• ПОСТАВЛЕННАЯ ЗАДАЧА
Допишите следующую часть текста о морской войне с Японией, начав сразу после его последнего предложения.

• ФРАГМЕНТ ТЕКСТА
====

Только раз они рискнули, именно в первую ночь, когда они открыли войну. Но и тут они употребили столько лукавства, столько обмана и, пожалуй, если это вас может утешить, предательства, что дипломаты были совсем обморочены. Японцы верно рассчитали, что наша эскадра находится на мирном положении, что она даже едва ли знает, что произошел разрыв между Россией и Японией, что во всяком случае ее можно застать врасплох или напасть «внезапно», как выразился в первой своей телеграмме генерал-адъютант Алексеев. Поранив несколько наших броненосцев, японцы в тот же день стали бомбардировать крепость. Но, убедившись, что Порт-Артур проснулся, сейчас же ушли. И потом снова и снова бомбардировки и хитрости, вроде брандеров, нервили наших моряков, выводили их из всякой возможности спокойствия и заставляли рисковать своей жизнью и жизнью судов.
Сам адмирал проводит ночь под Пасху на сторожевом судне. Из этого видно, какое было напряжение внимания. И последний момент драмы — опять не храбрость, а хитрость, ловкость и машина. Вот с каким врагом мы ведем войну на море, и, естественно нам необходимо к нему применяться. Наши враги берегли не столько себя, сколько почву, на которой стояли и с которою были связаны эти машины, эти суда. Нет судов, нет почвы, нет и надлежащей силы. Море — не земля, о которой не надо беспокоиться и беречь, потому что она всегда под ногами. На море — земля называется боевыми судами. И эта земля не только ограничена, но она еще может быть взорвана и уничтожена. Под этой зыбкой почвой судов могут очутиться взрывчатые мины, глубоко поставленные в море на известной глубине, но так, что судно не может видеть их, но может задеть и взорваться. Море как будто представляет собою невидимые вулканы, которые поражают военно-морскую почву, и втягивают ее на дно моря.
Вот почему так действуют на наше воображение морские несчастия и битвы. Корабль и вместе с ним тысяча человек в одну минуту идут ко дну, не нанося неприятелю никакого вреда. Между тем потеря тысячи человек на суше возможна только тогда, когда и неприятель непременно теряет, победил он или нет. Никакая битва не может быть без потерь обеих сторон. На море мы сражаемся неравным оружием. У неприятеля и судов и опытности больше. Он вырос на море и еще недавно вел морскую войну в этих же самых местах, которые ему знакомы во всех мельчайших подробностях.

====

Записи, взятые из коллекции:
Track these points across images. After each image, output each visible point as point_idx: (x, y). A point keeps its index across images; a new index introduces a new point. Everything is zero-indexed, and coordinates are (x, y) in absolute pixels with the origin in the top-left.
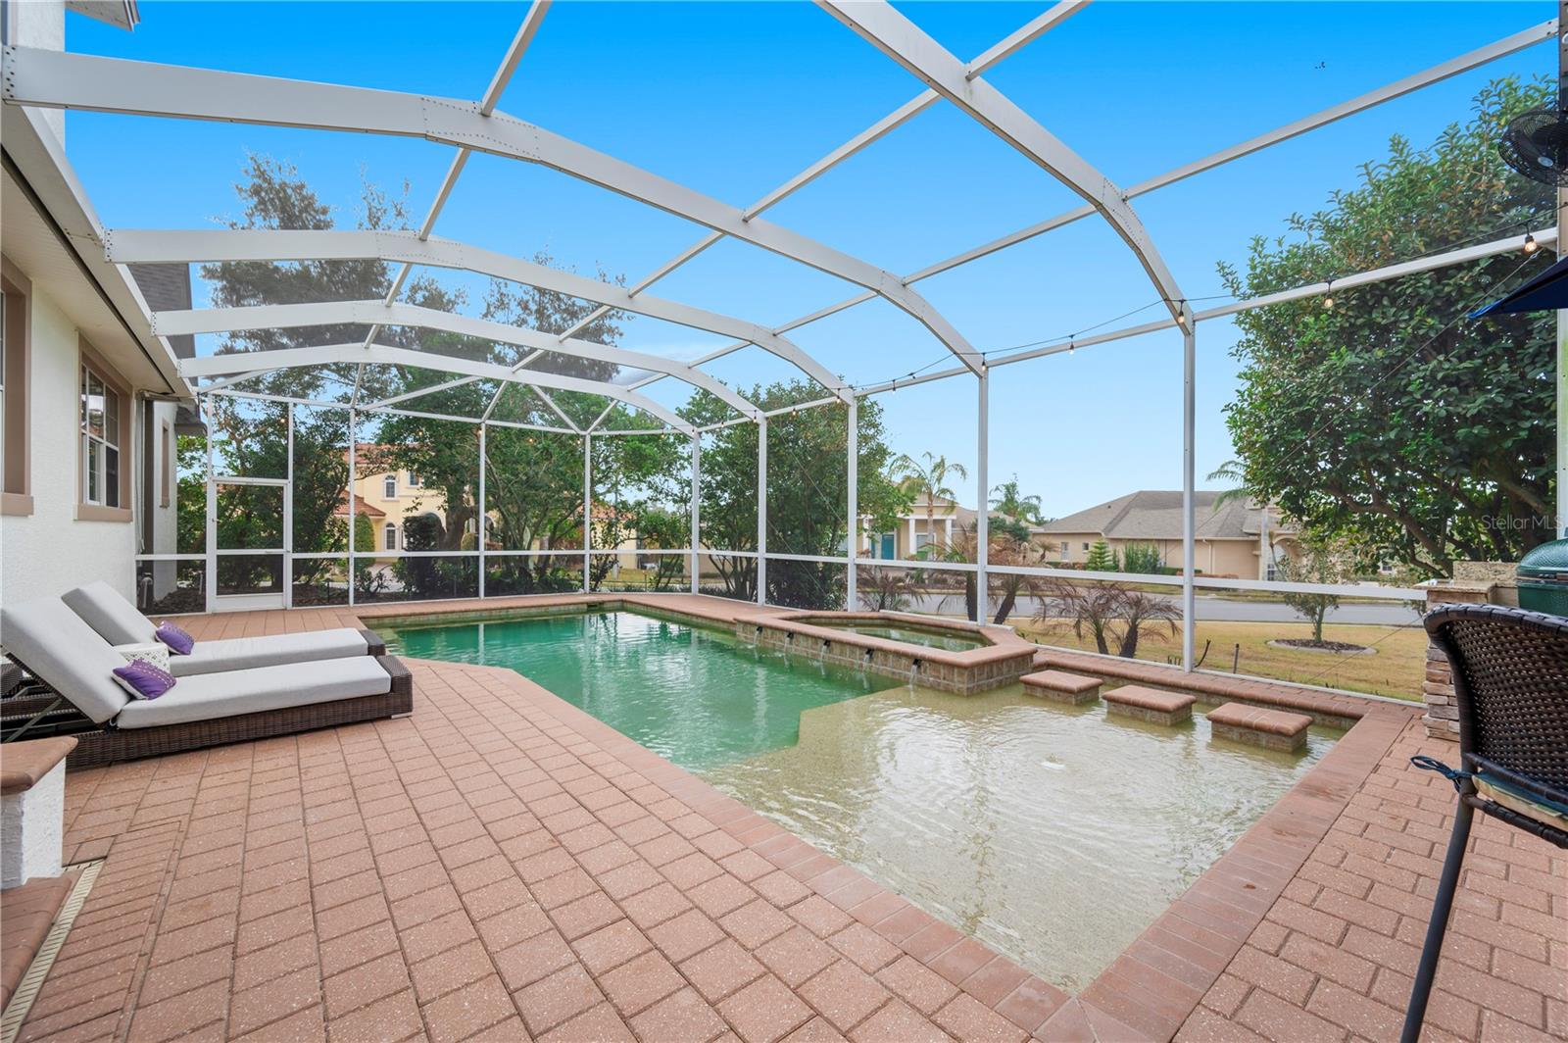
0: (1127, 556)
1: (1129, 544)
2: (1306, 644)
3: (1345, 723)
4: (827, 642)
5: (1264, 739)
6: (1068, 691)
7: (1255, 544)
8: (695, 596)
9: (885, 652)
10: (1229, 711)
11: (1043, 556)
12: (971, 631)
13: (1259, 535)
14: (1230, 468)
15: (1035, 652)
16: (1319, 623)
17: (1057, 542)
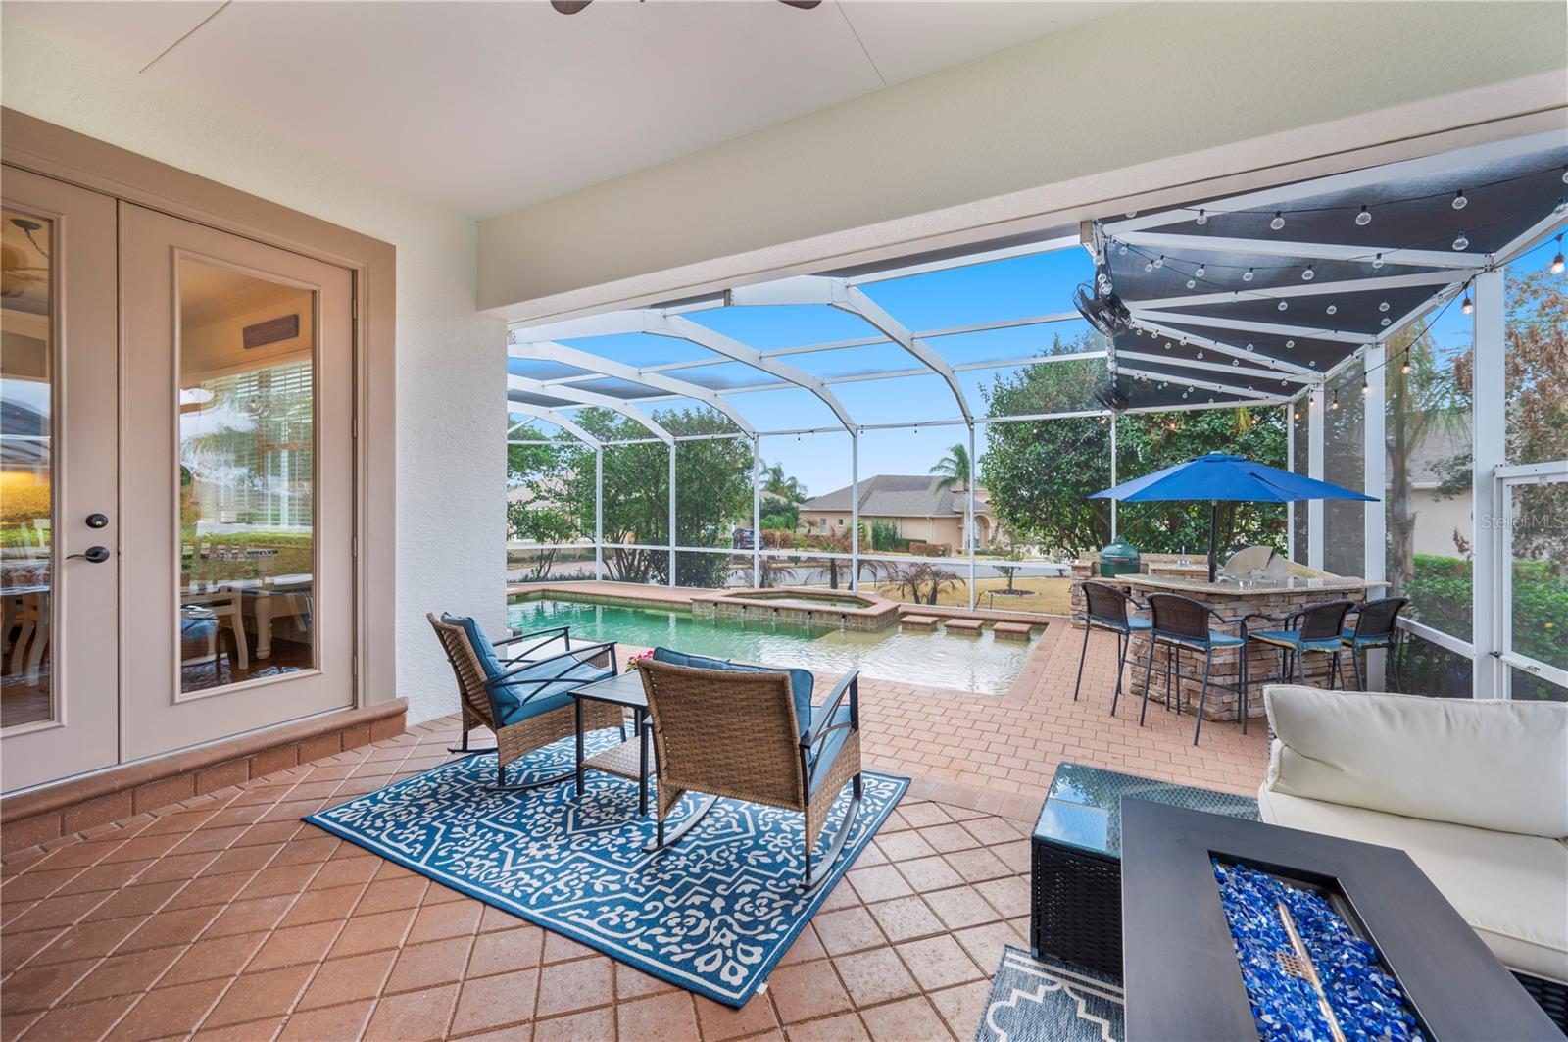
0: (874, 530)
1: (875, 521)
2: (1004, 592)
3: (1043, 627)
4: (776, 609)
5: (1015, 635)
6: (927, 625)
7: (960, 520)
8: (599, 583)
9: (821, 612)
10: (999, 626)
11: (809, 531)
12: (851, 597)
13: (963, 513)
14: (946, 464)
15: (899, 606)
16: (1011, 578)
17: (818, 518)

====

• ПИСЬМЕННЫЙ ОТВЕТ
Положение Макарова было трудное, когда он приехал в Порт-Артур. Он поднял дух флота, он оживил его своей смелостью, бодростью, успешной защитою и надеждами. Положение нового командующего, Н. И. Скрыдлова,- еще труднее, после события 31 марта. Он обязан хранить оставшийся флот, как зеницу своего ока и восполнить материальную и умственную убыль его насколько возможно. Он должен повторить вслед за А. Н. Куропаткиным, что надо терпение и терпение. Предстоит много работы, много энергии, много соображений, которые привести в исполнение будет стоить большого труда. Человек большого таланта и мужества, прекрасно знакомый с Дальним Востоком, готовый умереть, как все, но умирать именно и не надо. Надо жить и работать с удвоенной энергией, возбуждая ее в других и не считаясь с нашим нетерпением; работать независимо, с спокойствием ответственного вождя, который должен думать только о службе, возложенной на него государем и о защите своей родины.
Еще это он исполнит.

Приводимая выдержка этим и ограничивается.